I support regime change in Iran and shed no tears for Khamenei or his goons. But when you start a war by killing the regime’s top leaders, it’s not unreasonable for the remaining ones to conclude that you really intend regime change.
Khamenei was a murderous fanatic, but he was a fairly cautious one. He liked to threaten closing the Strait of Hormuz or attacking our regional allies, but he was reluctant to actually do it, fearing it would invite a regime change war. The mullahs and IRGC goons believed, not unreasonably, that if they lost their grip on power, they’d be lynched by the Iranian people they’ve brutalized for decades.
By starting with a regime change war, Trump removed any reason for the regime not to go for broke. When you have nothing to lose — particularly when you are a millenarian religious fanatic — a Persian Alamo strategy makes a lot of sense.
So Iran closed the Strait of Hormuz and attacked its neighbors.
But it turns out this wasn’t the Alamo. In the contest of wills, Trump blinked. The Iranian regime’s tolerance for punishment proved — so far — to be greater than Trump’s and that of our gulf allies. Militarily we could finish the job, but that would require ground troops and much greater economic turmoil. In a conflict Trump launched unilaterally without the prior support of Congress, NATO or the American people, Trump doesn’t have the political capital for that.

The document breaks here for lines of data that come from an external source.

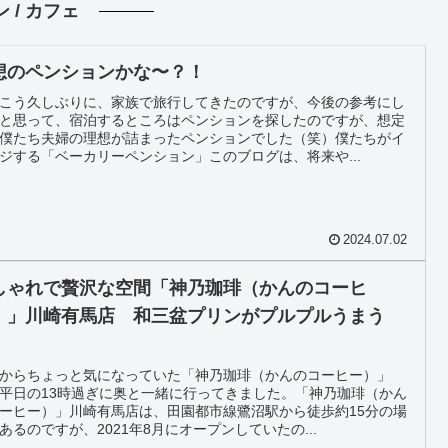
 / カフェ
想のペンションかな〜？！
こう久しぶりに、家族で旅行してきたのですが、今後の参考にし
と思って、宿泊するところはペンションを探したのですが、想定
僕たち夫婦の理想が詰まったペンションでした（笑）僕たちがイ
ジする「ベーカリーペンション」このブログは、将来や...
2024.07.02
しゃれで贅沢な空間「神乃珈琲（かんのコーヒ
）」川崎有馬店 和三盆プリンがプルプルうまう
！
からちょっと気になっていた「神乃珈琲（かんのコーヒー）」
平日の13時過ぎに奥と一緒に行ってきました。「神乃珈琲（かん
ーヒー）」川崎有馬店は、田園都市線鷺沼駅から徒歩約15分の場
あるのですが、2021年8月にオープンしていたの...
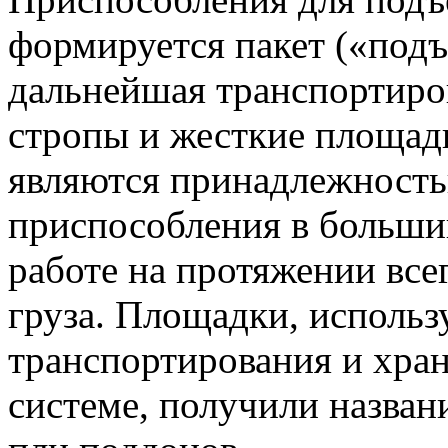
формируется пакет («подъ
дальнейшая транспортиро
стропы и жесткие площадк
являются принадлежность
приспособления в большин
работе на протяжении все
груза. Площадки, использ
транспортирования и хран
системе, получили назва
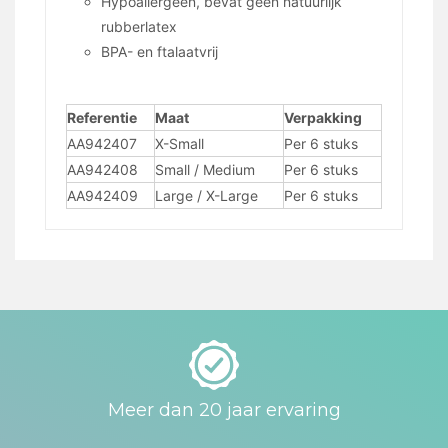
Hypoallergeen, bevat geen natuurlijk
rubberlatex
BPA- en ftalaatvrij
Referentie
Maat
Verpakking
AA942407
X-Small
Per 6 stuks
AA942408
Small / Medium
Per 6 stuks
AA942409
Large / X-Large
Per 6 stuks
Meer dan 20 jaar ervaring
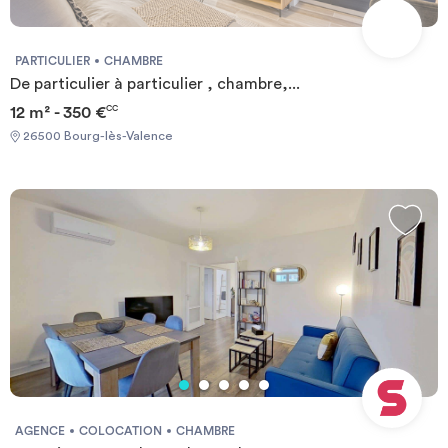
PARTICULIER
CHAMBRE
De particulier à particulier , chambre,...
12 m² - 350 €
CC
26500 Bourg-lès-Valence
AGENCE
COLOCATION
CHAMBRE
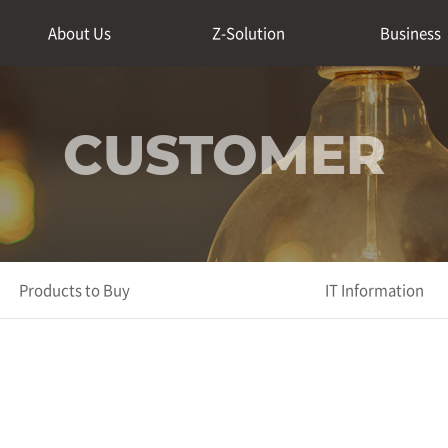
About Us
Z-Solution
Business
CUSTOMER
Products to Buy
IT Information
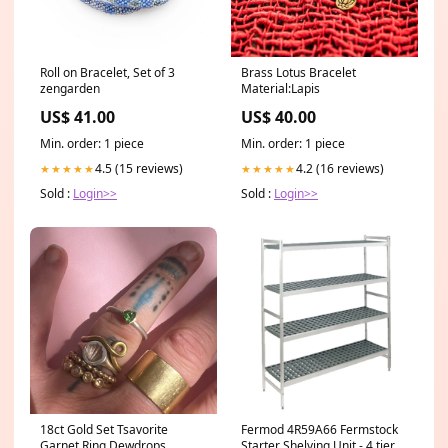
Roll on Bracelet, Set of 3
Brass Lotus Bracelet
zengarden
Material:Lapis
US$ 41.00
US$ 40.00
Min. order: 1 piece
Min. order: 1 piece
4.5 (15 reviews)
4.2 (16 reviews)
★★★★★
★★★★★
Sold :
Login>>
Sold :
Login>>
18ct Gold Set Tsavorite
Fermod 4R59A66 Fermstock
Garnet Ring Dewdrops
Starter Shelving Unit - 4 tier -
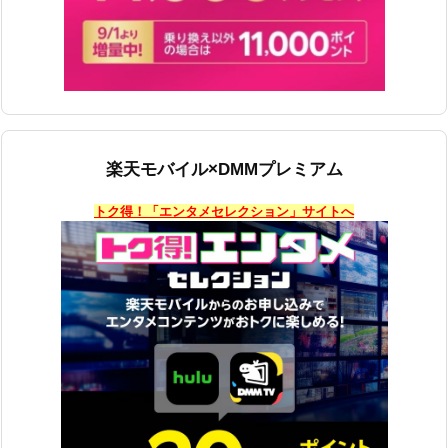
楽天モバイル×DMMプレミアム
トク得！「エンタメセレクション」サイトへ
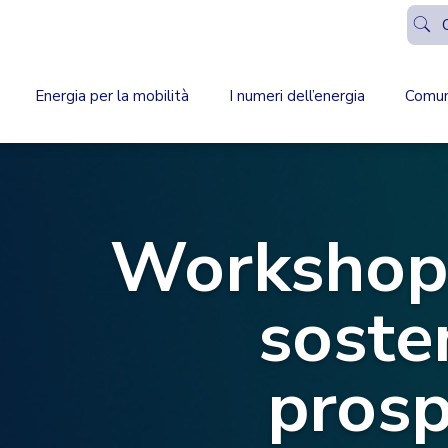
Energia per la mobilità
I numeri dell’energia
Comun
Workshop
sosten
prosp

But that’s only half the problem. Trump wants the war over, but he doesn’t want to pay — militarily, economically, politically — what that would cost. So he wants to make a deal that ends it. But there is no deal available that wouldn’t come at an equally undesirable cost. Any deal that looks like what President Obama struck with the Iranians would be too embarrassing to bear. But the Iranians are convinced that they can get just such a deal, and they’re willing to drag things out as long as it takes.
The result: Trump’s in a box of his own making. He thinks he can talk his way out by simply asserting a reality that doesn’t exist. When the financial markets get nervous, he announces a breakthrough that is, at best, a possibility. When the Iranians agree to a deal that looks similar to one Obama might negotiate, Trump goes back to his threats.
It can’t go on forever. But I’m sure it’ll last until long after this column is forgotten.